A hauberk is not the sort of thing you’re too likely to see in real life today. I’m sure I did see some when I was a kid – but not on the neighbours; in the Glenbow Museum. You may, of course, read about it, if you like your tales set in the middle ages (no, I don’t mean novels about people over 40 – some Teutonic romances, perhaps). Or if you read fantasy novels, for instance Tolkien.

A chain mail tunic made of mithril silver does save Frodo Baggins’s life at one point in that epic. But just now I am reminded of one of Tolkien’s pet interpolations, a long song, which I quoted yesterday in my post on chalcedony. He doesn’t mention a hauberk by name in that; rather, he names a haubergeon. What’s that? It may sound like a burgeoning hauberk, but actually it’s a smaller one – or just another word for one.

At any rate, a hauberk is something you’ll want if someone is after your neck. Neck? Well, that was actually the start of it: the word is from hals “neck” and bergan “cover”. It comes from Germanic roots but has been passed through Romance languages.
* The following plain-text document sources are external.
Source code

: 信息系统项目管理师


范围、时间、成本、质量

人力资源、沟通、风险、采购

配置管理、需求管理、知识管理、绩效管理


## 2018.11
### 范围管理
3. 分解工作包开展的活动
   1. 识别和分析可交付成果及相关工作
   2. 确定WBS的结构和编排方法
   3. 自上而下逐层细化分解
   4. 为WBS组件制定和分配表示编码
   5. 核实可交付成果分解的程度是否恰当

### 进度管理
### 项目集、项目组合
Fair enough; all sorts people used to need them for fighting their multifarious feuds – with nothing to hold back a halbard, your family name might be cut short. Not that the fighters mostly had them: you can imagine that a chain-mail shirt would be expensive now (I mean a real one, not the kind you get as a giveaway in some game like The Lord of the Rings Online), and you may feel sure it would have been even farther out of reach for the ordinary person in feudal times.

A hauberk for a hobbit, of course, would be a shorter order. But a hauberk for a Harbeck? It may have a familiar ring, but it doesn’t quite suit me.